There are a couple of attorneys I know who are nearly inseparable.  We’ll call them Frick and Frack.  They don’t have a firm together, they aren’t partners in the legal sense, but they handle every case together.  One doesn’t make a move without the other knowing.  Meetings with opposing counsel are handled jointly. All calls are made together. All Court appearances are, you guessed it, together.

One of the attorneys is as nice as he can be.  He is a gentleman of heretofore unquestioned repute.  He’s the kind of guy who walks into a room and everyone is glad to see him.  The other fellow is quite the polar opposite.  He is ill tempered, nasty, sharp tongued.  Every contention in every case is personal to him.  He is, to use the British phrase, quick to get his knickers in a twist.

Here’s what bugs me.  The nice guy likes to play mediator.  “Now guys,” he’ll say in the midst of his raging partner’s diatribe, “I’m sure we can work something out.”  But the nice guy act is really only the flip side of their collective coin.  The nice guy can’t honestly wear that mantle because he enables, he relies upon, he profits from his partner’s boorish behavior.  I think the “nice guy” is equally culpable of the nasty guy’s vitriol.

As the southern idiom goes, “You lay down with a dog, you’re goin’ to get fleas.” I think the “nice guy” has acquired many fleas.

The “nice guy” has lost his lustre in my book.  I no longer hold him in high regard. When we litigate against this tacky tag team we hold them at a distance and do not fall prey to their game of good cop/bad cop.  I remind the “nice guy” that he is now all too tarnished every chance I get, that his cynical game is known.

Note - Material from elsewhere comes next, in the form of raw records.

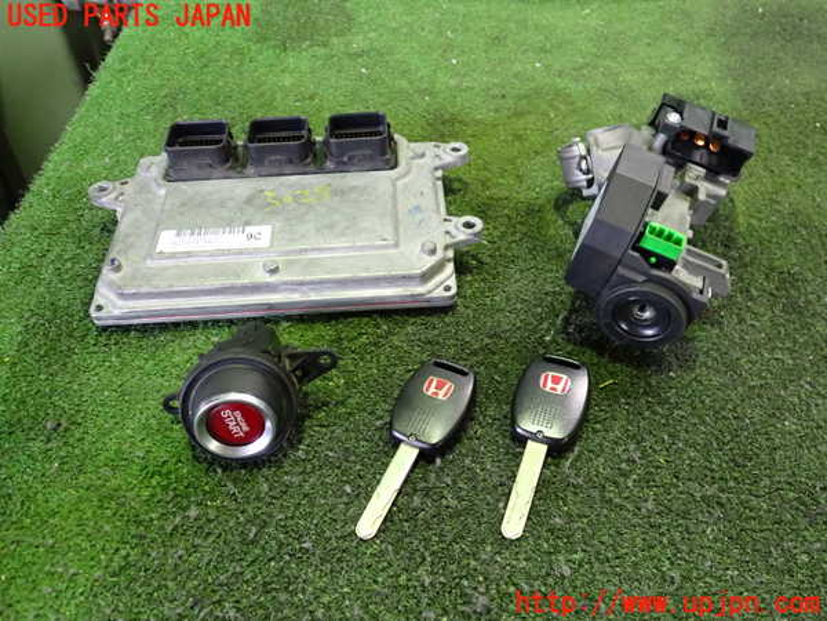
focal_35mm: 30
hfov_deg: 60.0
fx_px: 717
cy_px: 310
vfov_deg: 46.8
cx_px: 414
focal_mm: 5.4
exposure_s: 1/30
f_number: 2.3
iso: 800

Many people play this game.  One will be a good guy, above the frey.  But he benefits from his partner’s dark antics.  This is an age-old method of persuasion. We recently even observed this tactic in use by an opposing counsel and his client against our client, before she had the good fortune to retain us.  

So what do you do when faced with the good cop/bad cop strategy?  You have a choice.  My first choice is to call it for what it is.  Tell the good cop that you know his game and watch the fireworks; for once exposed, the good cop will rapidly descend to a dark and angry place.  The other option is to provide disinformation and give the tag team what you want them to hear.  To be successful with this approach though, you need to know your long term objectives and calculate how your disinformation serves your greater purpose.

Frick and Frack, the good cop/bad cop, are everywhere.  The game continues because, when undiscovered, the game is successful.  Look for it.  Find it. Expose it.  Then you shall be free from it.